=== Begin Enclosure ===
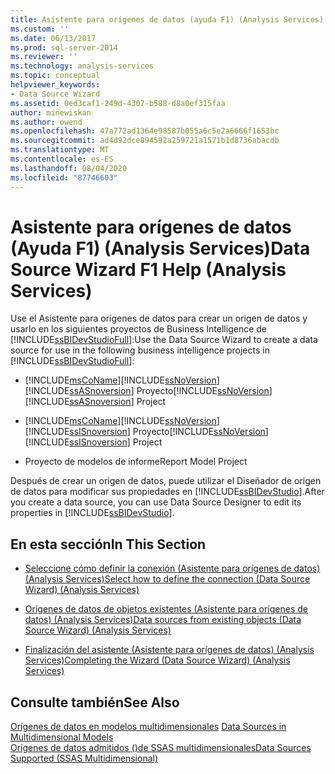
 ```yaml
---
title: Asistente para orígenes de datos (ayuda F1) (Analysis Services) | Microsoft Docs
ms.custom: ''
ms.date: 06/13/2017
ms.prod: sql-server-2014
ms.reviewer: ''
ms.technology: analysis-services
ms.topic: conceptual
helpviewer_keywords:
- Data Source Wizard
ms.assetid: 0ed3caf1-249d-4307-b588-d8a0ef315faa
author: minewiskan
ms.author: owend
ms.openlocfilehash: 47a772ad1364e98587b055a6c5e2a6666f1653bc
ms.sourcegitcommit: ad4d92dce894592a259721a1571b1d8736abacdb
ms.translationtype: MT
ms.contentlocale: es-ES
ms.lasthandoff: 08/04/2020
ms.locfileid: "87746603"
---
```

# <a name="data-source-wizard-f1-help-analysis-services"></a><span data-ttu-id="46dc7-102">Asistente para orígenes de datos (Ayuda F1) (Analysis Services)</span><span class="sxs-lookup"><span data-stu-id="46dc7-102">Data Source Wizard F1 Help (Analysis Services)</span></span>
  <span data-ttu-id="46dc7-103">Use el Asistente para orígenes de datos para crear un origen de datos y usarlo en los siguientes proyectos de Business Intelligence de [!INCLUDE[ssBIDevStudioFull](../includes/ssbidevstudiofull-md.md)]:</span><span class="sxs-lookup"><span data-stu-id="46dc7-103">Use the Data Source Wizard to create a data source for use in the following business intelligence projects in [!INCLUDE[ssBIDevStudioFull](../includes/ssbidevstudiofull-md.md)]:</span></span>  
  
-   [!INCLUDE[msCoName](../includes/msconame-md.md)]<span data-ttu-id="46dc7-104">[!INCLUDE[ssNoVersion](../includes/ssnoversion-md.md)] [!INCLUDE[ssASnoversion](../includes/ssasnoversion-md.md)] Proyecto</span><span class="sxs-lookup"><span data-stu-id="46dc7-104">[!INCLUDE[ssNoVersion](../includes/ssnoversion-md.md)] [!INCLUDE[ssASnoversion](../includes/ssasnoversion-md.md)] Project</span></span>  
  
-   [!INCLUDE[msCoName](../includes/msconame-md.md)]<span data-ttu-id="46dc7-105">[!INCLUDE[ssNoVersion](../includes/ssnoversion-md.md)] [!INCLUDE[ssISnoversion](../includes/ssisnoversion-md.md)] Proyecto</span><span class="sxs-lookup"><span data-stu-id="46dc7-105">[!INCLUDE[ssNoVersion](../includes/ssnoversion-md.md)] [!INCLUDE[ssISnoversion](../includes/ssisnoversion-md.md)] Project</span></span>  
  
-   <span data-ttu-id="46dc7-106">Proyecto de modelos de informe</span><span class="sxs-lookup"><span data-stu-id="46dc7-106">Report Model Project</span></span>  
  
 <span data-ttu-id="46dc7-107">Después de crear un origen de datos, puede utilizar el Diseñador de origen de datos para modificar sus propiedades en [!INCLUDE[ssBIDevStudio](../includes/ssbidevstudio-md.md)].</span><span class="sxs-lookup"><span data-stu-id="46dc7-107">After you create a data source, you can use Data Source Designer to edit its properties in [!INCLUDE[ssBIDevStudio](../includes/ssbidevstudio-md.md)].</span></span>  
  
## <a name="in-this-section"></a><span data-ttu-id="46dc7-108">En esta sección</span><span class="sxs-lookup"><span data-stu-id="46dc7-108">In This Section</span></span>  
  
-   [<span data-ttu-id="46dc7-109">Seleccione cómo definir la conexión &#40;Asistente para orígenes de datos&#41; &#40;Analysis Services&#41;</span><span class="sxs-lookup"><span data-stu-id="46dc7-109">Select how to define the connection &#40;Data Source Wizard&#41; &#40;Analysis Services&#41;</span></span>](select-how-to-define-the-connection-data-source-wizard-analysis-services.md)  
  
-   [<span data-ttu-id="46dc7-110">Orígenes de datos de objetos existentes &#40;Asistente para orígenes de datos&#41; &#40;Analysis Services&#41;</span><span class="sxs-lookup"><span data-stu-id="46dc7-110">Data sources from existing objects &#40;Data Source Wizard&#41; &#40;Analysis Services&#41;</span></span>](data-sources-from-existing-objects-data-source-wizard-analysis-services.md)  
  
-   [<span data-ttu-id="46dc7-111">Finalización del asistente &#40;Asistente para orígenes de datos&#41; &#40;Analysis Services&#41;</span><span class="sxs-lookup"><span data-stu-id="46dc7-111">Completing the Wizard &#40;Data Source Wizard&#41; &#40;Analysis Services&#41;</span></span>](completing-the-wizard-data-source-wizard-analysis-services.md)  
  
## <a name="see-also"></a><span data-ttu-id="46dc7-112">Consulte también</span><span class="sxs-lookup"><span data-stu-id="46dc7-112">See Also</span></span>  
 <span data-ttu-id="46dc7-113">[Orígenes de datos en modelos multidimensionales](multidimensional-models/data-sources-in-multidimensional-models.md) </span><span class="sxs-lookup"><span data-stu-id="46dc7-113">[Data Sources in Multidimensional Models](multidimensional-models/data-sources-in-multidimensional-models.md) </span></span>  
 [<span data-ttu-id="46dc7-114">Orígenes de datos admitidos &#40;&#41;de SSAS multidimensionales</span><span class="sxs-lookup"><span data-stu-id="46dc7-114">Data Sources Supported &#40;SSAS Multidimensional&#41;</span></span>](multidimensional-models/supported-data-sources-ssas-multidimensional.md)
=== End Enclosure ===
> Task prompt
Would you provide an exact, picture-free copy of the data above?

> Exercise output
 ```yaml
---
title: Asistente para orígenes de datos (ayuda F1) (Analysis Services) | Microsoft Docs
ms.custom: ''
ms.date: 06/13/2017
ms.prod: sql-server-2014
ms.reviewer: ''
ms.technology: analysis-services
ms.topic: conceptual
helpviewer_keywords:
- Data Source Wizard
ms.assetid: 0ed3caf1-249d-4307-b588-d8a0ef315faa
author: minewiskan
ms.author: owend
ms.openlocfilehash: 47a772ad1364e98587b055a6c5e2a6666f1653bc
ms.sourcegitcommit: ad4d92dce894592a259721a1571b1d8736abacdb
ms.translationtype: MT
ms.contentlocale: es-ES
ms.lasthandoff: 08/04/2020
ms.locfileid: "87746603"
---
```

# <a name="data-source-wizard-f1-help-analysis-services"></a><span data-ttu-id="46dc7-102">Asistente para orígenes de datos (Ayuda F1) (Analysis Services)</span><span class="sxs-lookup"><span data-stu-id="46dc7-102">Data Source Wizard F1 Help (Analysis Services)</span></span>
  <span data-ttu-id="46dc7-103">Use el Asistente para orígenes de datos para crear un origen de datos y usarlo en los siguientes proyectos de Business Intelligence de [!INCLUDE[ssBIDevStudioFull](../includes/ssbidevstudiofull-md.md)]:</span><span class="sxs-lookup"><span data-stu-id="46dc7-103">Use the Data Source Wizard to create a data source for use in the following business intelligence projects in [!INCLUDE[ssBIDevStudioFull](../includes/ssbidevstudiofull-md.md)]:</span></span>  
  
-   [!INCLUDE[msCoName](../includes/msconame-md.md)]<span data-ttu-id="46dc7-104">[!INCLUDE[ssNoVersion](../includes/ssnoversion-md.md)] [!INCLUDE[ssASnoversion](../includes/ssasnoversion-md.md)] Proyecto</span><span class="sxs-lookup"><span data-stu-id="46dc7-104">[!INCLUDE[ssNoVersion](../includes/ssnoversion-md.md)] [!INCLUDE[ssASnoversion](../includes/ssasnoversion-md.md)] Project</span></span>  
  
-   [!INCLUDE[msCoName](../includes/msconame-md.md)]<span data-ttu-id="46dc7-105">[!INCLUDE[ssNoVersion](../includes/ssnoversion-md.md)] [!INCLUDE[ssISnoversion](../includes/ssisnoversion-md.md)] Proyecto</span><span class="sxs-lookup"><span data-stu-id="46dc7-105">[!INCLUDE[ssNoVersion](../includes/ssnoversion-md.md)] [!INCLUDE[ssISnoversion](../includes/ssisnoversion-md.md)] Project</span></span>  
  
-   <span data-ttu-id="46dc7-106">Proyecto de modelos de informe</span><span class="sxs-lookup"><span data-stu-id="46dc7-106">Report Model Project</span></span>  
  
 <span data-ttu-id="46dc7-107">Después de crear un origen de datos, puede utilizar el Diseñador de origen de datos para modificar sus propiedades en [!INCLUDE[ssBIDevStudio](../includes/ssbidevstudio-md.md)].</span><span class="sxs-lookup"><span data-stu-id="46dc7-107">After you create a data source, you can use Data Source Designer to edit its properties in [!INCLUDE[ssBIDevStudio](../includes/ssbidevstudio-md.md)].</span></span>  
  
## <a name="in-this-section"></a><span data-ttu-id="46dc7-108">En esta sección</span><span class="sxs-lookup"><span data-stu-id="46dc7-108">In This Section</span></span>  
  
-   [<span data-ttu-id="46dc7-109">Seleccione cómo definir la conexión &#40;Asistente para orígenes de datos&#41; &#40;Analysis Services&#41;</span><span class="sxs-lookup"><span data-stu-id="46dc7-109">Select how to define the connection &#40;Data Source Wizard&#41; &#40;Analysis Services&#41;</span></span>](select-how-to-define-the-connection-data-source-wizard-analysis-services.md)  
  
-   [<span data-ttu-id="46dc7-110">Orígenes de datos de objetos existentes &#40;Asistente para orígenes de datos&#41; &#40;Analysis Services&#41;</span><span class="sxs-lookup"><span data-stu-id="46dc7-110">Data sources from existing objects &#40;Data Source Wizard&#41; &#40;Analysis Services&#41;</span></span>](data-sources-from-existing-objects-data-source-wizard-analysis-services.md)  
  
-   [<span data-ttu-id="46dc7-111">Finalización del asistente &#40;Asistente para orígenes de datos&#41; &#40;Analysis Services&#41;</span><span class="sxs-lookup"><span data-stu-id="46dc7-111">Completing the Wizard &#40;Data Source Wizard&#41; &#40;Analysis Services&#41;</span></span>](completing-the-wizard-data-source-wizard-analysis-services.md)  
  
## <a name="see-also"></a><span data-ttu-id="46dc7-112">Consulte también</span><span class="sxs-lookup"><span data-stu-id="46dc7-112">See Also</span></span>  
 <span data-ttu-id="46dc7-113">[Orígenes de datos en modelos multidimensionales](multidimensional-models/data-sources-in-multidimensional-models.md) </span><span class="sxs-lookup"><span data-stu-id="46dc7-113">[Data Sources in Multidimensional Models](multidimensional-models/data-sources-in-multidimensional-models.md) </span></span>  
 [<span data-ttu-id="46dc7-114">Orígenes de datos admitidos &#40;&#41;de SSAS multidimensionales</span><span class="sxs-lookup"><span data-stu-id="46dc7-114">Data Sources Supported &#40;SSAS Multidimensional&#41;</span></span>](multidimensional-models/supported-data-sources-ssas-multidimensional.md)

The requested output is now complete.